TASK REQUIREMENTS:
Answer with the exact lines of the following material from the one containing "endometrial adenocarcinoma stained" through the one containing "(IHC) of unremarkable", both end lines included.

RECORDS PROVIDED:
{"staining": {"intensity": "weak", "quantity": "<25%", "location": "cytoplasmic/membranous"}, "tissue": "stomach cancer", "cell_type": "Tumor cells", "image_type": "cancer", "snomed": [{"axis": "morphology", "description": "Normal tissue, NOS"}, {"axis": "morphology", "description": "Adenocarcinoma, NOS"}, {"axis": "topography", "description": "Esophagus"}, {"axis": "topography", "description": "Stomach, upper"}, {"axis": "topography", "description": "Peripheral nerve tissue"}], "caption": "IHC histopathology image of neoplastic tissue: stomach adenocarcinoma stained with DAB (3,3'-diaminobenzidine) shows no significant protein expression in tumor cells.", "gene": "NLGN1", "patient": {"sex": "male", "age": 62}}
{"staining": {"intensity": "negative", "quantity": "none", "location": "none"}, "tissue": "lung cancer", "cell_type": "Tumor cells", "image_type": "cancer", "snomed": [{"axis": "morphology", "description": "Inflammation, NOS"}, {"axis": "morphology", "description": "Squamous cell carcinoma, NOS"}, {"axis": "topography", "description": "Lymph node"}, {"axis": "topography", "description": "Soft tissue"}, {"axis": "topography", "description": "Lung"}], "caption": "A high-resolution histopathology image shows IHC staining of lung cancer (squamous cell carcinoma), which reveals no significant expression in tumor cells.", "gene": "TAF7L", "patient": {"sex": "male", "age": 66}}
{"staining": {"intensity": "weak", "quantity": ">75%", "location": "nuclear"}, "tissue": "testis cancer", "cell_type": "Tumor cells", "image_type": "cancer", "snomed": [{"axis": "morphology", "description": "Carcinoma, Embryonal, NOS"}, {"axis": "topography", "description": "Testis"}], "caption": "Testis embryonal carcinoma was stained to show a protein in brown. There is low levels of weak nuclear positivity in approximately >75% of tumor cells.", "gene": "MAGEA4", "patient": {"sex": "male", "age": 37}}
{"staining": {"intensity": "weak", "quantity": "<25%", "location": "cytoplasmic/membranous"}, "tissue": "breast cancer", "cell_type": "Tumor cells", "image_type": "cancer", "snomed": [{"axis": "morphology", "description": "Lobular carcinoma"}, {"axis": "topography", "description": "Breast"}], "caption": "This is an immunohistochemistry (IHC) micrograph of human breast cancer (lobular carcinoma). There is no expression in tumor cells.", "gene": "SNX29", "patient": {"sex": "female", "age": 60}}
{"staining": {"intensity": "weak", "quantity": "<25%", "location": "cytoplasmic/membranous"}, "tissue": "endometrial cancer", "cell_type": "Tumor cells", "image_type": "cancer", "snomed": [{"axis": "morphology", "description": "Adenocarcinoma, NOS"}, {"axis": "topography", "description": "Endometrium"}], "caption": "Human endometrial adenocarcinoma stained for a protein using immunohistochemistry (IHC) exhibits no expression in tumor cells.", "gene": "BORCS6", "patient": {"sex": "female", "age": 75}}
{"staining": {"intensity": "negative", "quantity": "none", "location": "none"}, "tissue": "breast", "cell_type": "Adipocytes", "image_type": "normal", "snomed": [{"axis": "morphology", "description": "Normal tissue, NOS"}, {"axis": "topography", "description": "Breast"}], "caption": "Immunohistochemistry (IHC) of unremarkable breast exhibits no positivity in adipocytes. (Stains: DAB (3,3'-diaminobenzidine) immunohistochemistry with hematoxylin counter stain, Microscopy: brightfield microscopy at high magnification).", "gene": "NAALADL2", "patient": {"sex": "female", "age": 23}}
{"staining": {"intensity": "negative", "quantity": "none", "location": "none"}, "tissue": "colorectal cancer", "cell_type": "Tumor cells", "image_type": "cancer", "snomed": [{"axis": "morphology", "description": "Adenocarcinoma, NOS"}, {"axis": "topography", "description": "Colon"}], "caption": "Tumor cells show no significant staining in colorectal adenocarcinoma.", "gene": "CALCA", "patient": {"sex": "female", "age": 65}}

EXPECTED ANSWER:
{"staining": {"intensity": "weak", "quantity": "<25%", "location": "cytoplasmic/membranous"}, "tissue": "endometrial cancer", "cell_type": "Tumor cells", "image_type": "cancer", "snomed": [{"axis": "morphology", "description": "Adenocarcinoma, NOS"}, {"axis": "topography", "description": "Endometrium"}], "caption": "Human endometrial adenocarcinoma stained for a protein using immunohistochemistry (IHC) exhibits no expression in tumor cells.", "gene": "BORCS6", "patient": {"sex": "female", "age": 75}}
{"staining": {"intensity": "negative", "quantity": "none", "location": "none"}, "tissue": "breast", "cell_type": "Adipocytes", "image_type": "normal", "snomed": [{"axis": "morphology", "description": "Normal tissue, NOS"}, {"axis": "topography", "description": "Breast"}], "caption": "Immunohistochemistry (IHC) of unremarkable breast exhibits no positivity in adipocytes. (Stains: DAB (3,3'-diaminobenzidine) immunohistochemistry with hematoxylin counter stain, Microscopy: brightfield microscopy at high magnification).", "gene": "NAALADL2", "patient": {"sex": "female", "age": 23}}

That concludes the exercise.